**Input material**
============

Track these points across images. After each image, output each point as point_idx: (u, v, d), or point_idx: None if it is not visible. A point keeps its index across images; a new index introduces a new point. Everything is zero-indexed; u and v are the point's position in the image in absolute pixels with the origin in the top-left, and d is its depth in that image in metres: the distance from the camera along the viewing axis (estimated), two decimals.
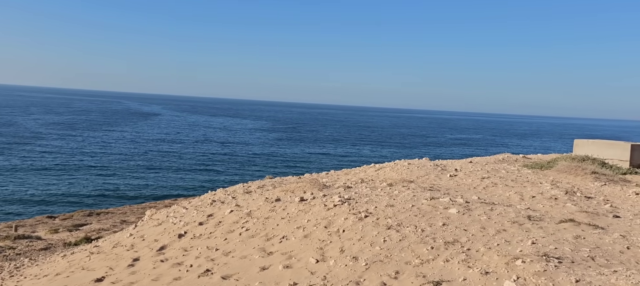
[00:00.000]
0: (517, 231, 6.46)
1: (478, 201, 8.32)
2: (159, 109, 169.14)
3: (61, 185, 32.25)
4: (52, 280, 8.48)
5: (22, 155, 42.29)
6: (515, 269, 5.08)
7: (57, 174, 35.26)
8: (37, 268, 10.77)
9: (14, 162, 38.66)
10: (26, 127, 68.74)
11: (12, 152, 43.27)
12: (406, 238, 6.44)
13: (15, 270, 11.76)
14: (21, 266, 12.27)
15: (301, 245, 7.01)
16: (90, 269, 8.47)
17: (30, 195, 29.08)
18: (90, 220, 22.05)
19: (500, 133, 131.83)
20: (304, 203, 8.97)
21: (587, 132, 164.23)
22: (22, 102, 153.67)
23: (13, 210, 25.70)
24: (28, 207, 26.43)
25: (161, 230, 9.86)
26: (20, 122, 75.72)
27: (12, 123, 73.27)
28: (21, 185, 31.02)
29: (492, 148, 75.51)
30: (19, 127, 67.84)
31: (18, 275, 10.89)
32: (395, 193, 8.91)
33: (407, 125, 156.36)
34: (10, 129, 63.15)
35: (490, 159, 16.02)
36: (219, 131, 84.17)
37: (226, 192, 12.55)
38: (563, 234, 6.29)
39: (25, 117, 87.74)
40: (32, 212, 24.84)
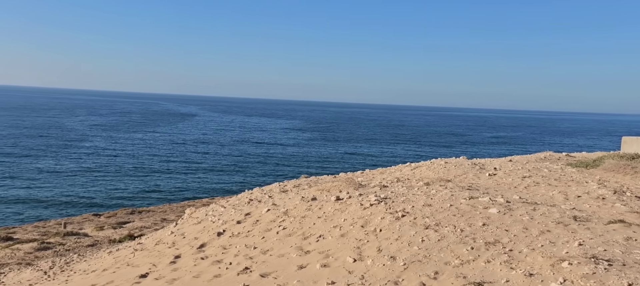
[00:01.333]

============

**Work order**
From the line containing "23: (13, 210, 25.70)" down to the last line of the entries above, copy each line exactly and nothing more. Leave pictures out.

**Solution**
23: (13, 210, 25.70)
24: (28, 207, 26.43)
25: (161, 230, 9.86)
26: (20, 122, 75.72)
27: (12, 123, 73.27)
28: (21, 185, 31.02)
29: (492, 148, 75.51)
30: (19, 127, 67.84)
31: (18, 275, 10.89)
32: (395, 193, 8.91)
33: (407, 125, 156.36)
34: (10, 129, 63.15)
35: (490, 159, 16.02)
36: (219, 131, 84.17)
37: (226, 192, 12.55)
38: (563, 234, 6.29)
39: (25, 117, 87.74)
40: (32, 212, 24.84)
[00:01.333]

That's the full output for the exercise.